The move will create an open trade zone covering nearly a third of the world's GDP and 600 million people.

One of the biggest EU exports to Japan is dairy goods, while cars are one of Japan's biggest exports.

The move is in sharp contrast to the stance taken by the Trump administration in the US, which has introduced steep import tariffs.

The US was in talks with Japan and other Asian countries 18 months ago about a wide-ranging free-trade agreement, the Trans-Pacific trade agreement, but Donald Trump withdrew from this in one of his first moves after becoming president.

Since then, his "America First" policy has seen tariffs introduced on a range of items, including steel, which both Japan and the EU export to the US.

'Political will'
Firms in the EU, the world's biggest free-trade zone, currently export more than $100bn (75bn) in goods and services to Japan, the world's third-biggest economy, every year.

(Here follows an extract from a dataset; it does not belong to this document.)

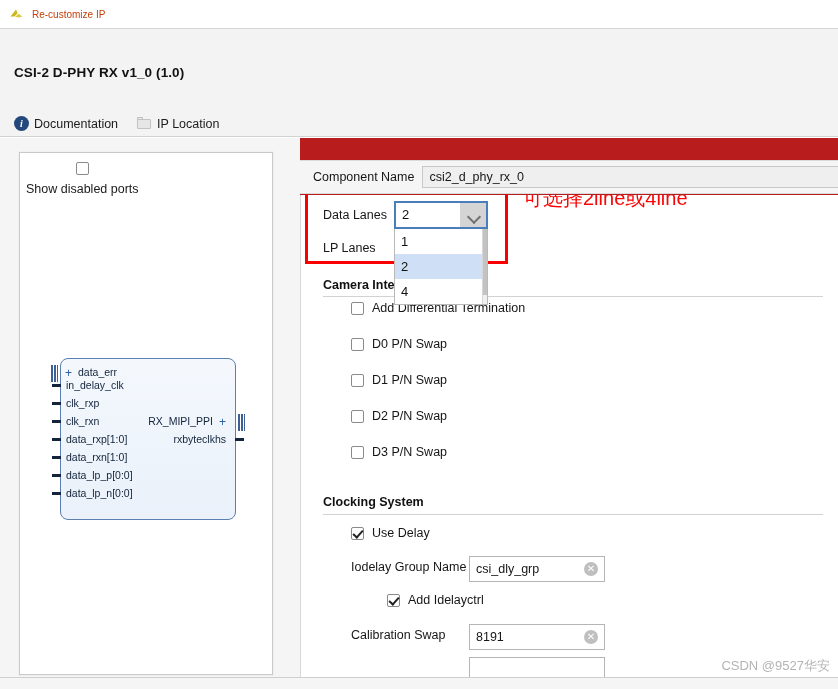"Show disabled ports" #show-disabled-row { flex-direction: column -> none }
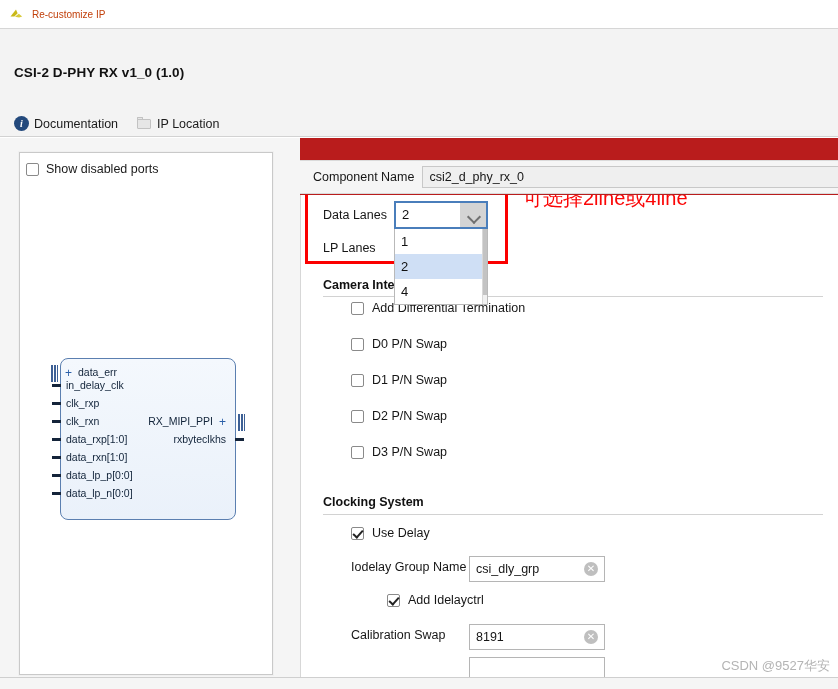"Add Differential Termination" .chk-row { gap: 8px -> none }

The EU's top officials will be in Japan for the signing ceremony, including the EU Council's President, Donald Tusk, and the European Commission's head, Jean-Claude Juncker.

Speaking in China on Monday, Mr Tusk said: "It is the common duty of Europe and China, but also America and Russia, not to destroy [the global trade order] but to improve it, not to start trade wars which turned into hot conflicts so often in our history.

"There is still time to prevent conflict and chaos."

Japan's Minister for Economic Revitalisation, Toshimitsu Motegi, said on Tuesday: "At a time when protectionist measures are gaining steam globally, the signing of the Japan-EU deal today will show the world once again our unwavering political will to promote free trade."